Where an image appears in the data, omit it and reproduce the rest exactly.

- [SOURCE RECORDS]
┌──

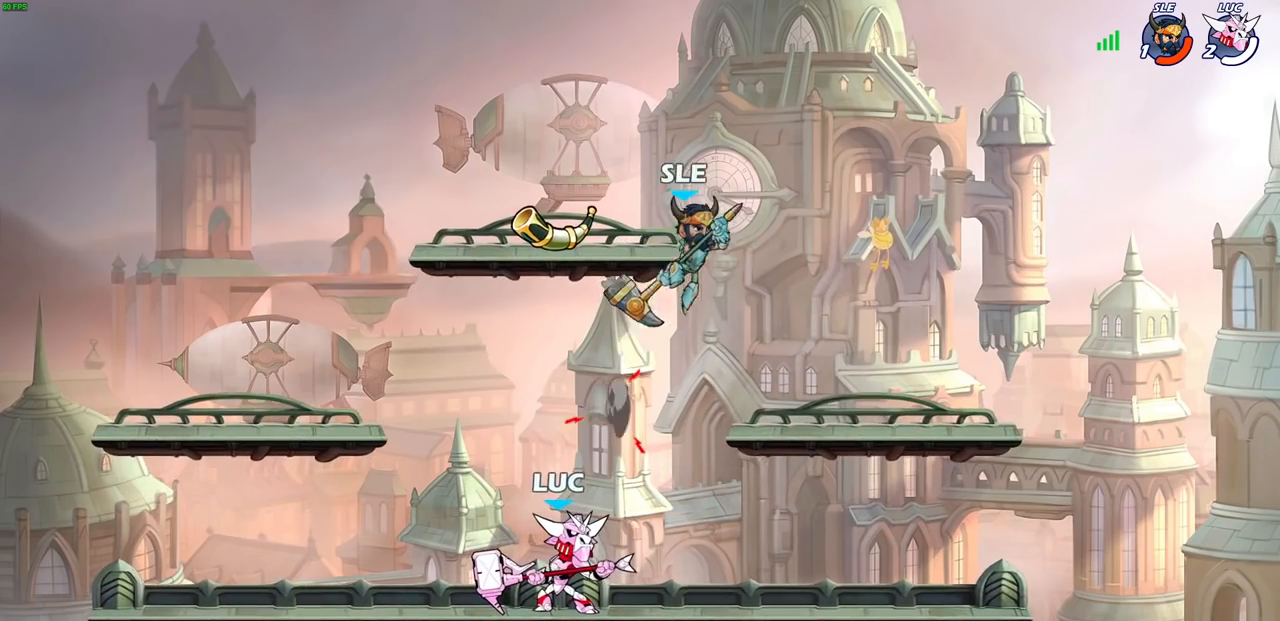
{"buttons": ["SQUARE"], "left_stick": "up", "right_stick": "down-left", "events": [[133, "R2", "up"], [350, "left_stick", "right"], [367, "R1", "down"], [367, "R2", "down"], [383, "CROSS", "down"], [467, "R1", "up"], [467, "SQUARE", "down"], [467, "left_stick", "up"], [500, "CROSS", "up"], [500, "R2", "up"], [500, "right_stick", "down-left"]]}
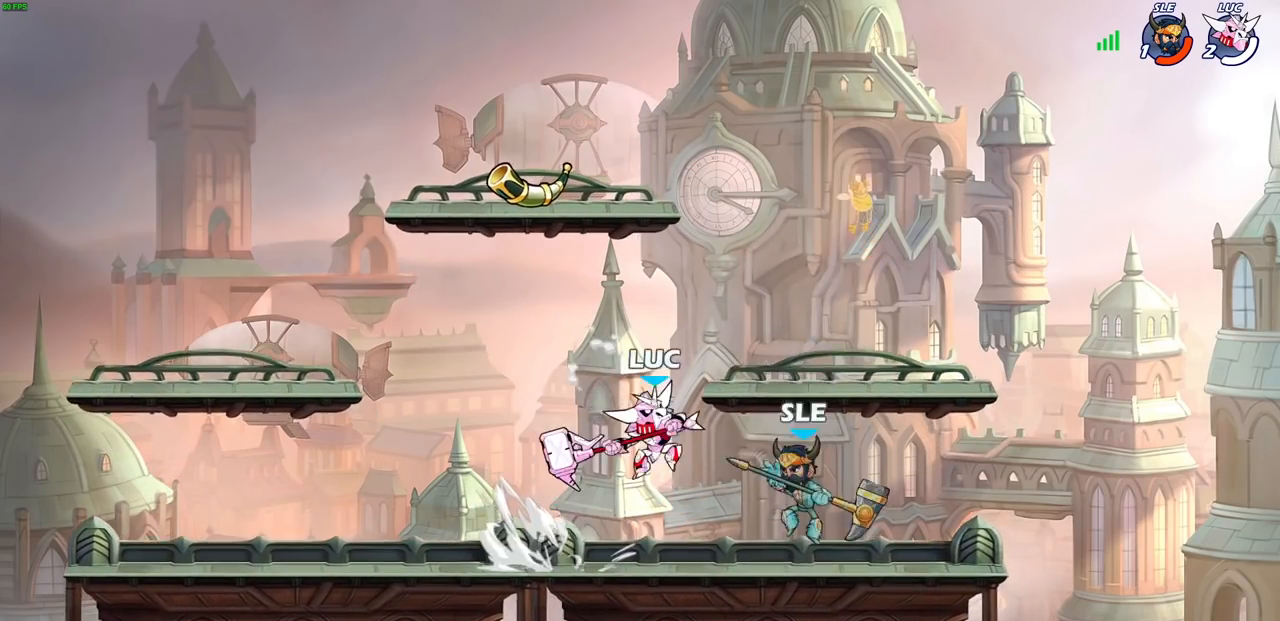
{"buttons": [], "left_stick": "up-right", "right_stick": "center", "events": [[17, "SQUARE", "up"], [17, "left_stick", "center"], [33, "right_stick", "center"], [233, "left_stick", "left"], [367, "left_stick", "up-right"]]}
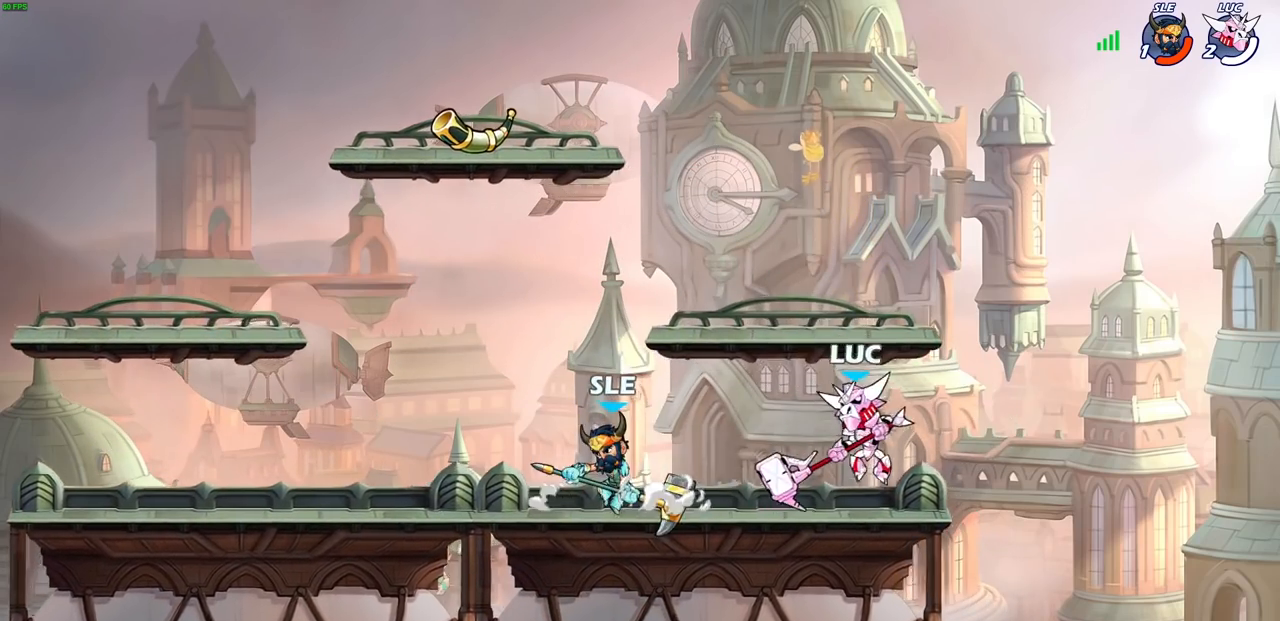
{"buttons": [], "left_stick": "center", "right_stick": "center", "events": [[83, "left_stick", "left"], [133, "left_stick", "down-left"], [383, "left_stick", "center"]]}
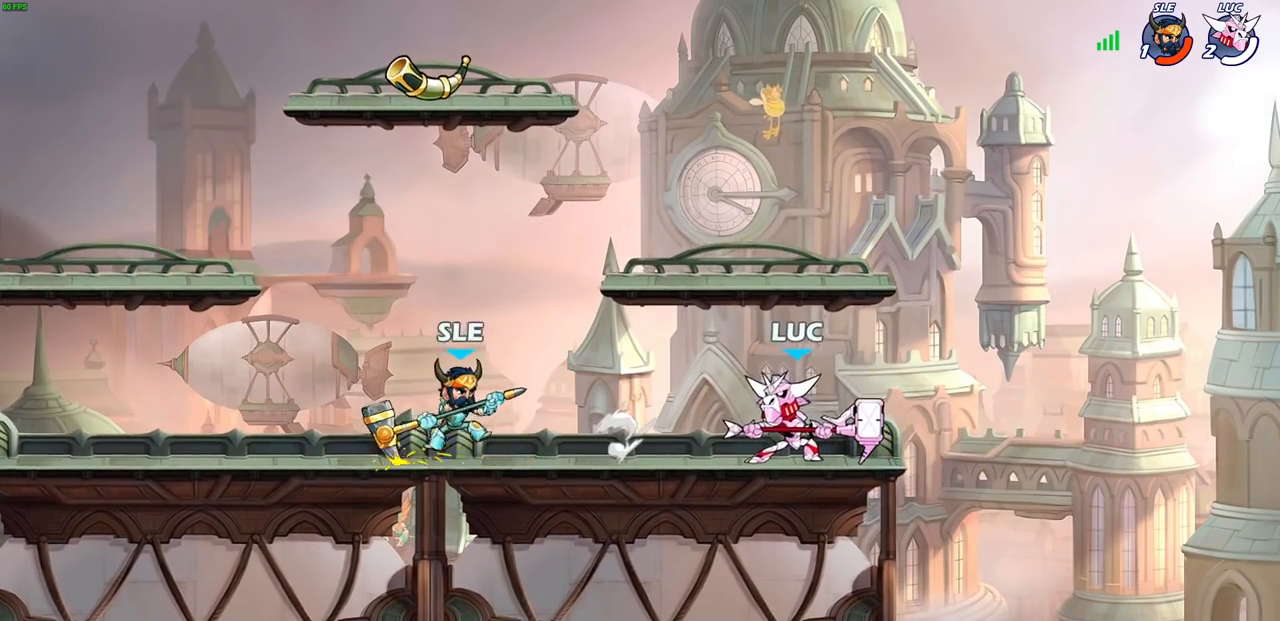
{"buttons": [], "left_stick": "center", "right_stick": "center", "events": [[217, "CIRCLE", "down"], [283, "CIRCLE", "up"]]}
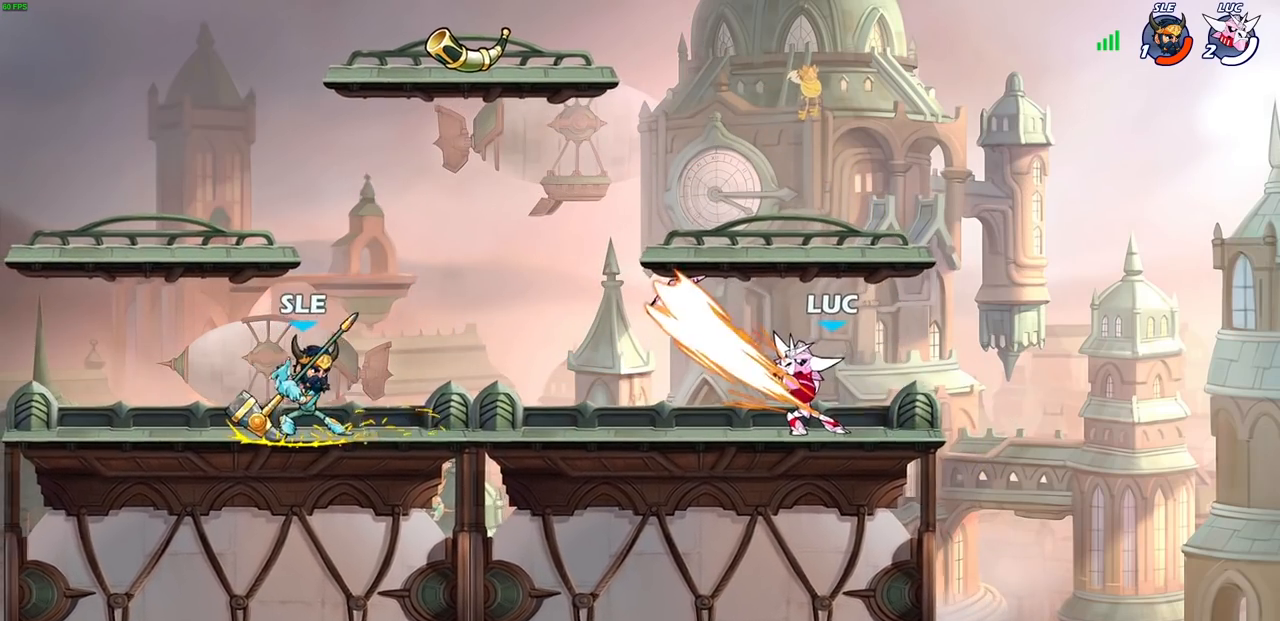
{"buttons": [], "left_stick": "center", "right_stick": "center", "events": []}
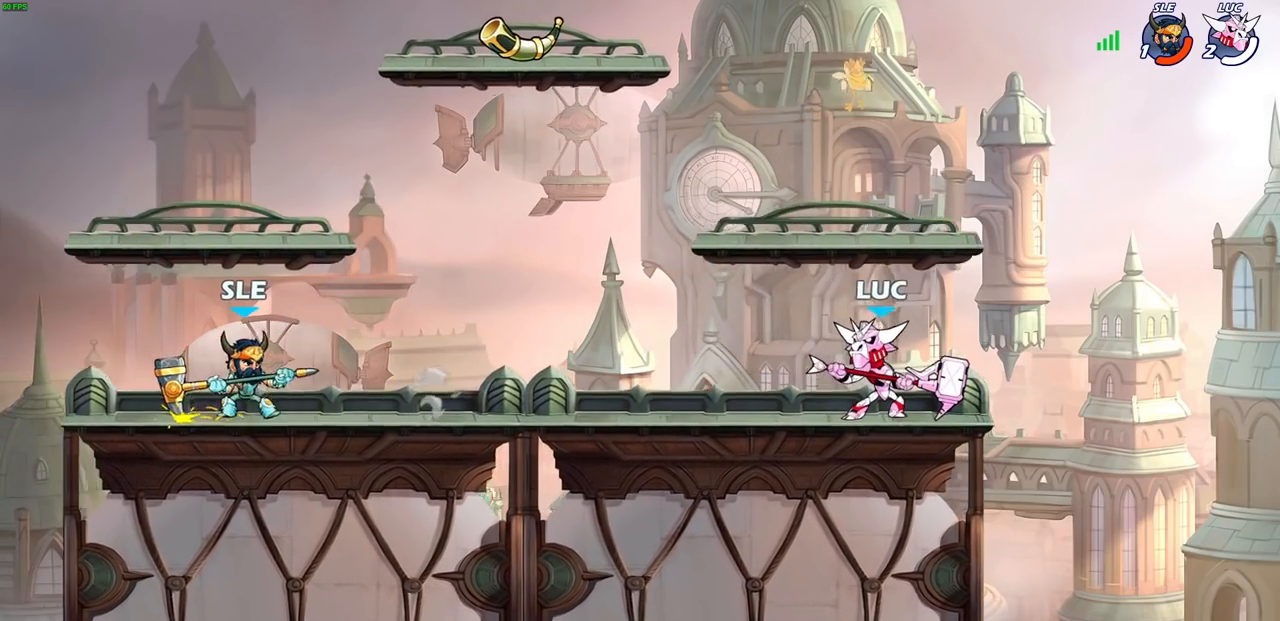
{"buttons": [], "left_stick": "left", "right_stick": "center", "events": [[100, "left_stick", "left"], [267, "R2", "down"], [450, "R2", "up"]]}
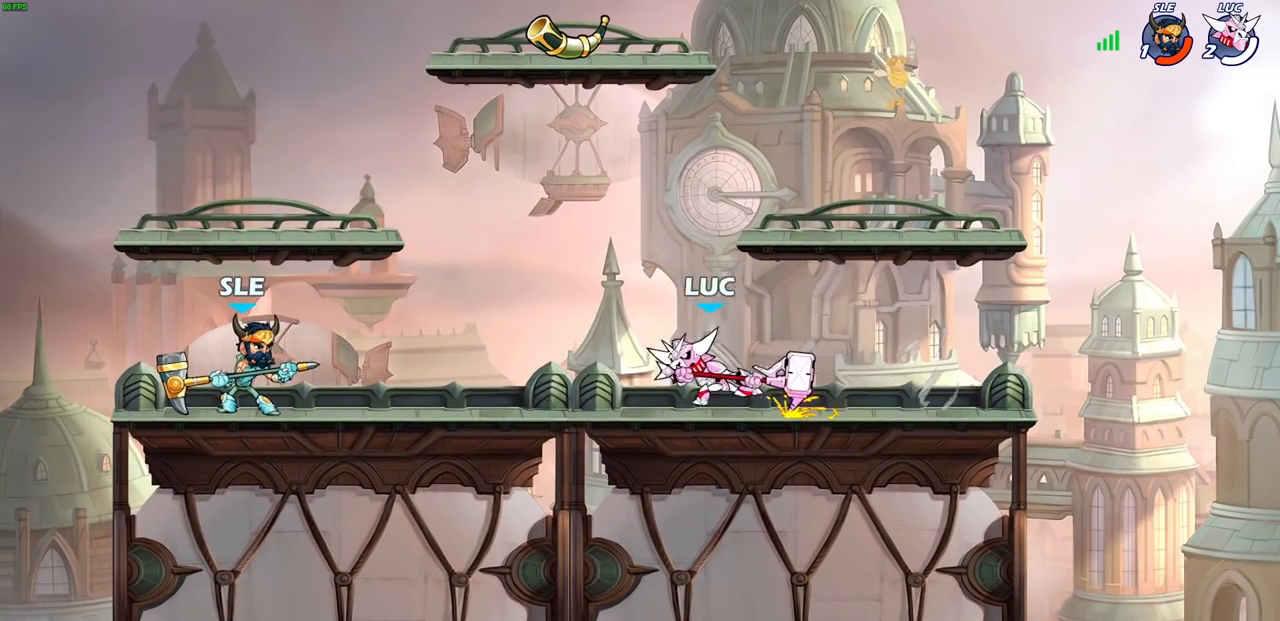
{"buttons": [], "left_stick": "center", "right_stick": "center", "events": [[217, "left_stick", "center"]]}
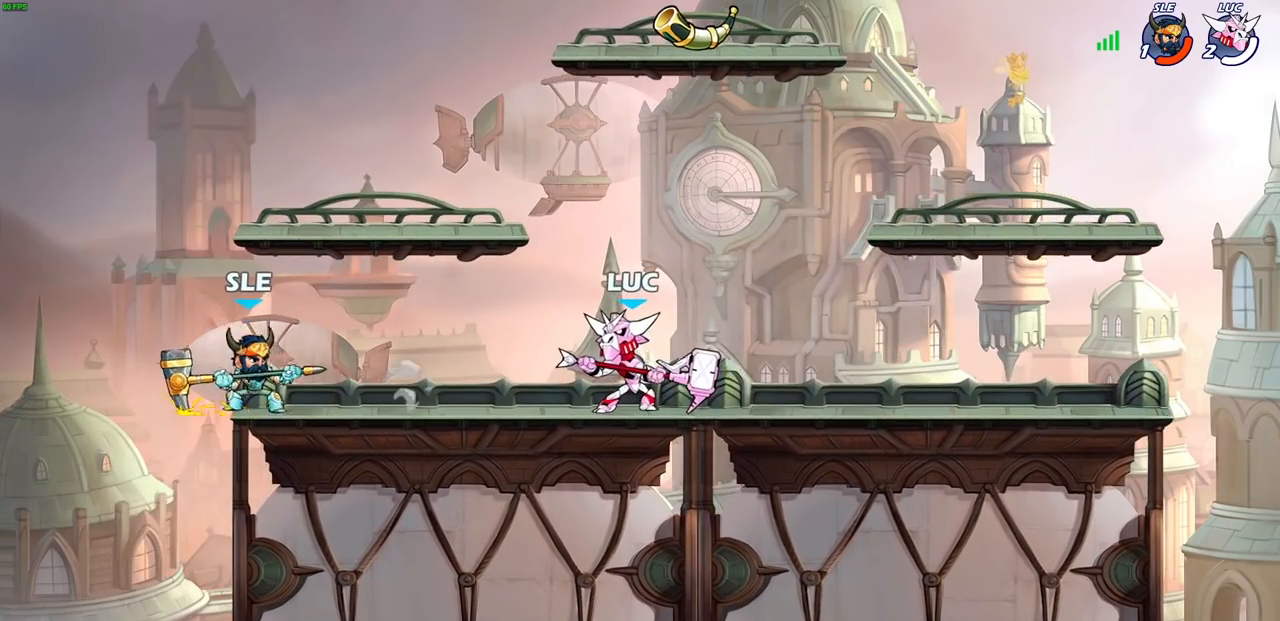
{"buttons": [], "left_stick": "center", "right_stick": "center", "events": [[50, "left_stick", "left"], [83, "R2", "down"], [100, "R1", "down"], [100, "left_stick", "down-left"], [167, "SQUARE", "down"], [200, "R1", "up"], [217, "R2", "up"], [233, "left_stick", "center"], [250, "SQUARE", "up"]]}
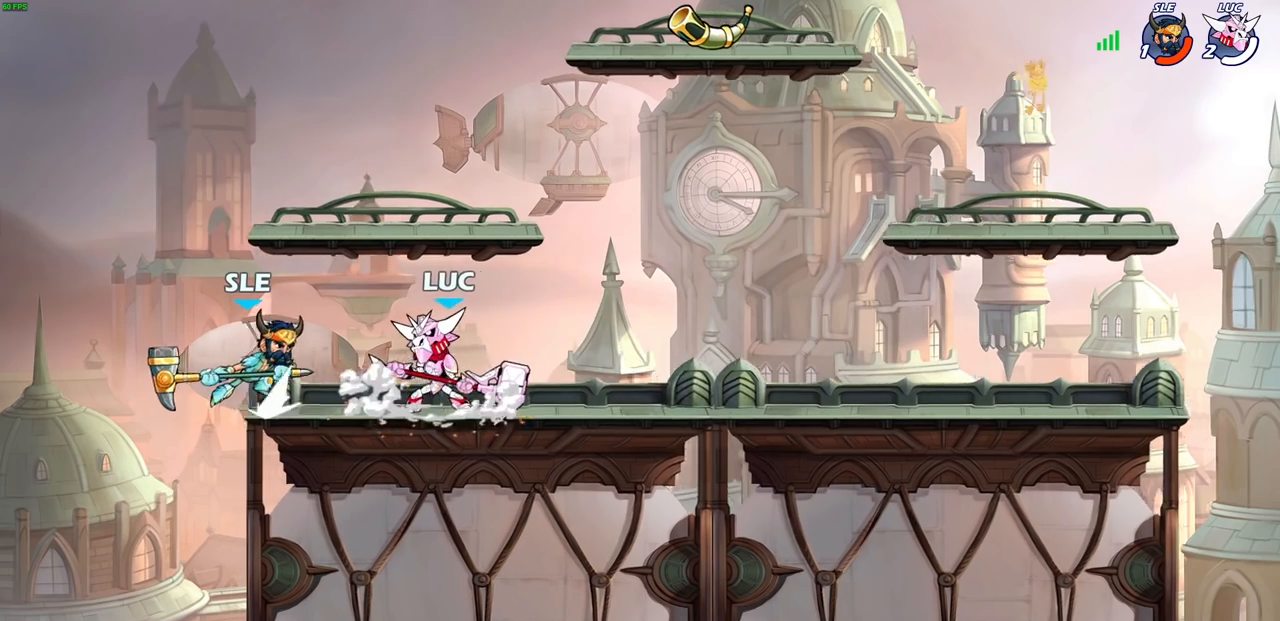
{"buttons": [], "left_stick": "center", "right_stick": "center", "events": []}
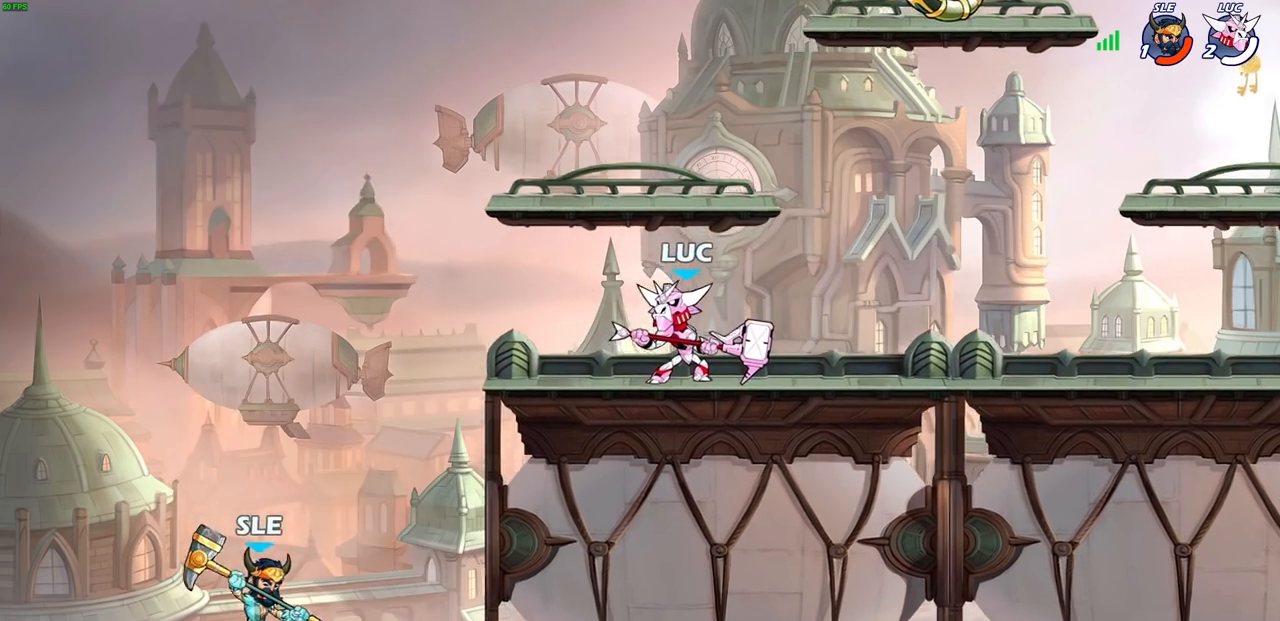
{"buttons": ["CROSS", "R2"], "left_stick": "down-left", "right_stick": "center", "events": [[433, "left_stick", "left"], [467, "R2", "down"], [500, "CROSS", "down"], [500, "left_stick", "down-left"]]}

└──

- [RESPONSE FOR THIS EXERCISE]
{"buttons": ["SQUARE"], "left_stick": "up", "right_stick": "down-left", "events": [[133, "R2", "up"], [350, "left_stick", "right"], [367, "R1", "down"], [367, "R2", "down"], [383, "CROSS", "down"], [467, "R1", "up"], [467, "SQUARE", "down"], [467, "left_stick", "up"], [500, "CROSS", "up"], [500, "R2", "up"], [500, "right_stick", "down-left"]]}
{"buttons": [], "left_stick": "up-right", "right_stick": "center", "events": [[17, "SQUARE", "up"], [17, "left_stick", "center"], [33, "right_stick", "center"], [233, "left_stick", "left"], [367, "left_stick", "up-right"]]}
{"buttons": [], "left_stick": "center", "right_stick": "center", "events": [[83, "left_stick", "left"], [133, "left_stick", "down-left"], [383, "left_stick", "center"]]}
{"buttons": [], "left_stick": "center", "right_stick": "center", "events": [[217, "CIRCLE", "down"], [283, "CIRCLE", "up"]]}
{"buttons": [], "left_stick": "center", "right_stick": "center", "events": []}
{"buttons": [], "left_stick": "left", "right_stick": "center", "events": [[100, "left_stick", "left"], [267, "R2", "down"], [450, "R2", "up"]]}
{"buttons": [], "left_stick": "center", "right_stick": "center", "events": [[217, "left_stick", "center"]]}
{"buttons": [], "left_stick": "center", "right_stick": "center", "events": [[50, "left_stick", "left"], [83, "R2", "down"], [100, "R1", "down"], [100, "left_stick", "down-left"], [167, "SQUARE", "down"], [200, "R1", "up"], [217, "R2", "up"], [233, "left_stick", "center"], [250, "SQUARE", "up"]]}
{"buttons": [], "left_stick": "center", "right_stick": "center", "events": []}
{"buttons": ["CROSS", "R2"], "left_stick": "down-left", "right_stick": "center", "events": [[433, "left_stick", "left"], [467, "R2", "down"], [500, "CROSS", "down"], [500, "left_stick", "down-left"]]}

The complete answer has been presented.